WRITTEN TASK> Check every line below for the string "Arboga". Copy the ones that have it.

------ INPUT ------

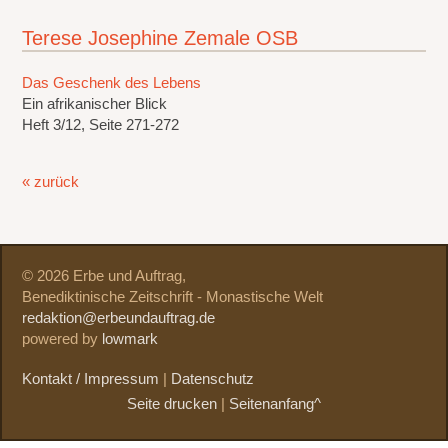
Terese Josephine Zemale OSB
Das Geschenk des Lebens
Ein afrikanischer Blick
Heft 3/12, Seite 271-272
« zurück
© 2026 Erbe und Auftrag,
Benediktinische Zeitschrift - Monastische Welt
redaktion@erbeundauftrag.de
powered by
lowmark
Kontakt / Impressum
|
Datenschutz
Seite drucken
|
Seitenanfang^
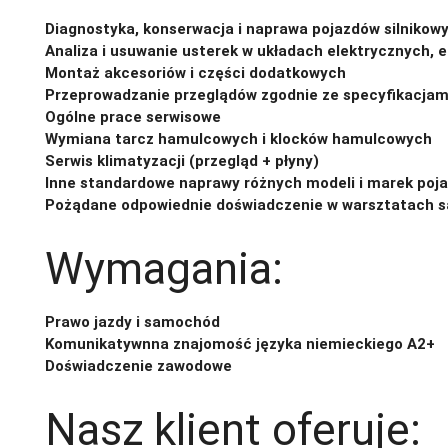
Diagnostyka, konserwacja i naprawa pojazdów silnikow
Analiza i usuwanie usterek w układach elektrycznych, 
Montaż akcesoriów i części dodatkowych
Przeprowadzanie przeglądów zgodnie ze specyfikacjam
Ogólne prace serwisowe
Wymiana tarcz hamulcowych i klocków hamulcowych
Serwis klimatyzacji (przegląd + płyny)
Inne standardowe naprawy różnych modeli i marek poj
Pożądane odpowiednie doświadczenie w warsztatach
Wymagania:
Prawo jazdy i samochód
Komunikatywnna znajomość języka niemieckiego A2+
Doświadczenie zawodowe
Nasz klient oferuje:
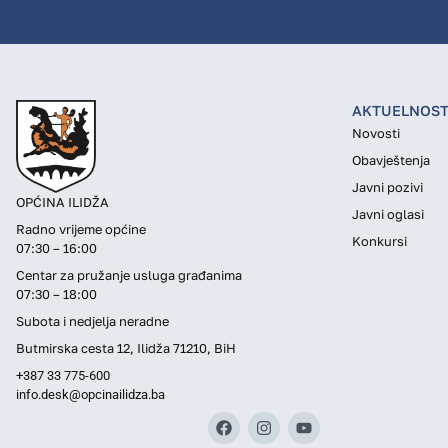
AKTUELNOST
Novosti
Obavještenja
Javni pozivi
OPĆINA ILIDŽA
Javni oglasi
Radno vrijeme općine
Konkursi
07:30 – 16:00
Centar za pružanje usluga građanima
07:30 – 18:00
Subota i nedjelja neradne
Butmirska cesta 12, Ilidža 71210, BiH
+387 33 775-600
info.desk@opcinailidza.ba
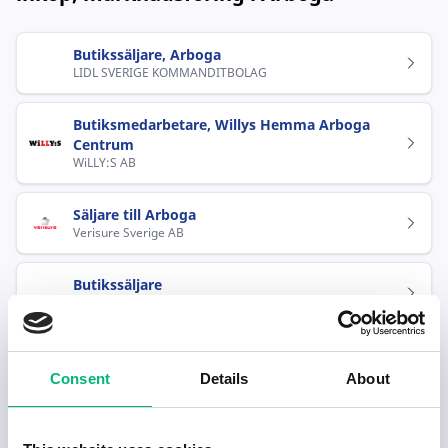
Butikssäljare, Arboga
LIDL SVERIGE KOMMANDITBOLAG
Butiksmedarbetare, Willys Hemma Arboga
Centrum
WiLLY:S AB
Säljare till Arboga
Verisure Sverige AB
Butikssäljare
RASTA SVERIGE AB
Säljare Vilt & Fisk - Arboga / Kungsör /
Köping
Consent
Details
About
Viltbilen & Gläntan AB
Populära jobb inom Försäljning, inköp,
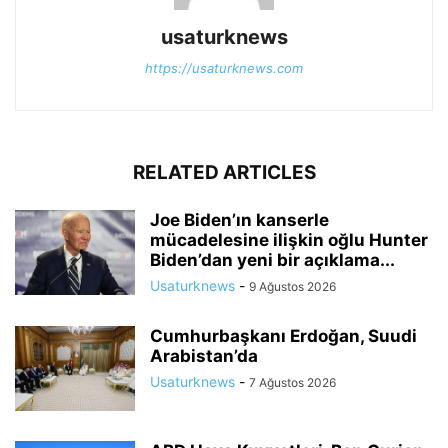
usaturknews
https://usaturknews.com
RELATED ARTICLES
Joe Biden’ın kanserle
mücadelesine ilişkin oğlu Hunter
Biden’dan yeni bir açıklama...
Usaturknews
-
9 Ağustos 2026
Cumhurbaşkanı Erdoğan, Suudi
Arabistan’da
Usaturknews
-
7 Ağustos 2026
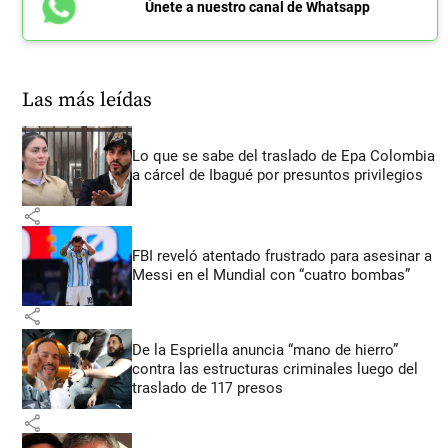
Únete a nuestro canal de Whatsapp
Las más leídas
Lo que se sabe del traslado de Epa Colombia
a cárcel de Ibagué por presuntos privilegios
share
FBI reveló atentado frustrado para asesinar a
Messi en el Mundial con “cuatro bombas”
share
De la Espriella anuncia “mano de hierro”
contra las estructuras criminales luego del
traslado de 117 presos
share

------

SOLUTION FOR THIS TASK>
Butikssäljare, Arboga
Butiksmedarbetare, Willys Hemma Arboga
Säljare till Arboga
Säljare Vilt & Fisk - Arboga / Kungsör /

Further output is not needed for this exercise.